2020-12-18T11:46:53.600Z


Two years ago, Marc Gisin had a serious crash in Val Gardena - now he has ended his career. We spoke to the 32-year-old who was dead for a few minutes.


Two years ago, Marc Gisin had a serious crash in Val Gardena - now he has ended his career.

We spoke to the 32-year-old who was dead for a few minutes.

Munich - Two years ago, skier Marc Gisin (32) fell so badly on the downhill run in Val Gardena that he was dead for a few minutes.

Then the Swiss man was in an artificial coma for five days.

He survived despite fractures to his costal arch, a crushed lung, fractures to his hip and teeth, and a concussion, but his life started again from scratch.
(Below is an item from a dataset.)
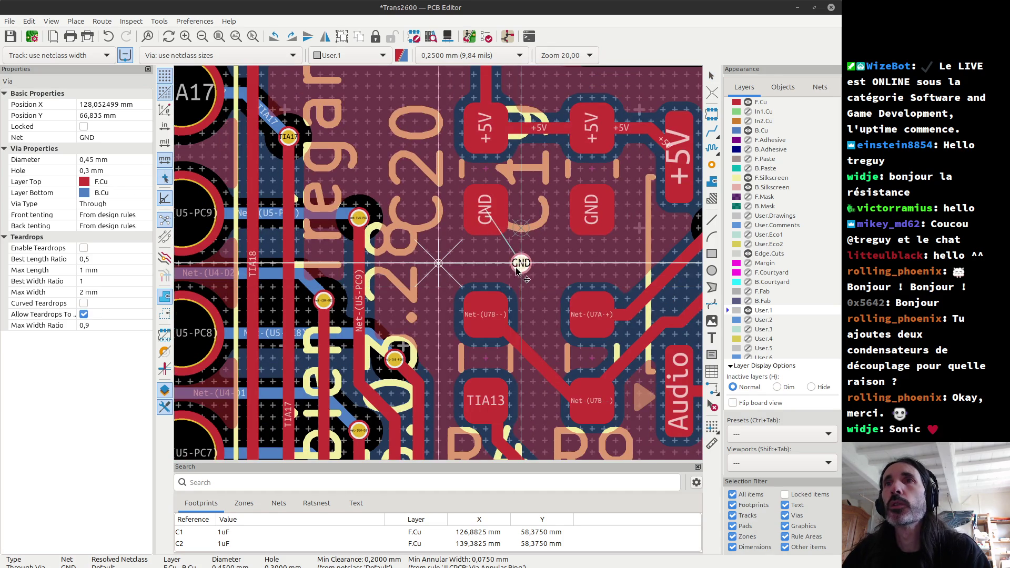
{"action": "scroll", "coordinate": [518, 266], "scroll_direction": "down", "scroll_amount": 1}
Eating, drinking, using the toilet, breathing, walking, Gisin had to learn a lot from scratch.

He made it back on the skis, back on the slopes and back in the World Cup training sessions.

He never started again in a race, his 101st outing was his last.

He

ended

his

career

a few days ago

.

Gisin follows the races today and tomorrow in Val Gardena with sadness and relief.

Marc, was the decision announced or was it made spontaneously?

Gisin: I've had to deal with it for two years because my life could have come to an end in Val Gardena.

As an athlete, you don't think about options like this, but that was a story on a different scale.

Since last spring the odds have been 50 percent.

You know about comebacks.

Your cruciate ligament tore in 2012 and in 2015 you suffered cerebral hemorrhage after a fall in Kitzbühel.

Gisin: A cruciate ligament is healthy again after six months, you know exactly what measures to take.

After the fall in Kitzbühel, I felt very good at first, too good.

A year later I was able to

Post-traumatic stress disorder not sleeping properly for six months.

Head injuries are always tedious and extremely difficult to assess, which is why I set myself a time limit until the start of the season.

+

Had a hard crash in Val Gardena: Marc Gisin from Switzerland.

Photo: Alessandro Trovati / AP

© Alessandro Trovati

Marc Gisin: "It doesn't feel like giving up"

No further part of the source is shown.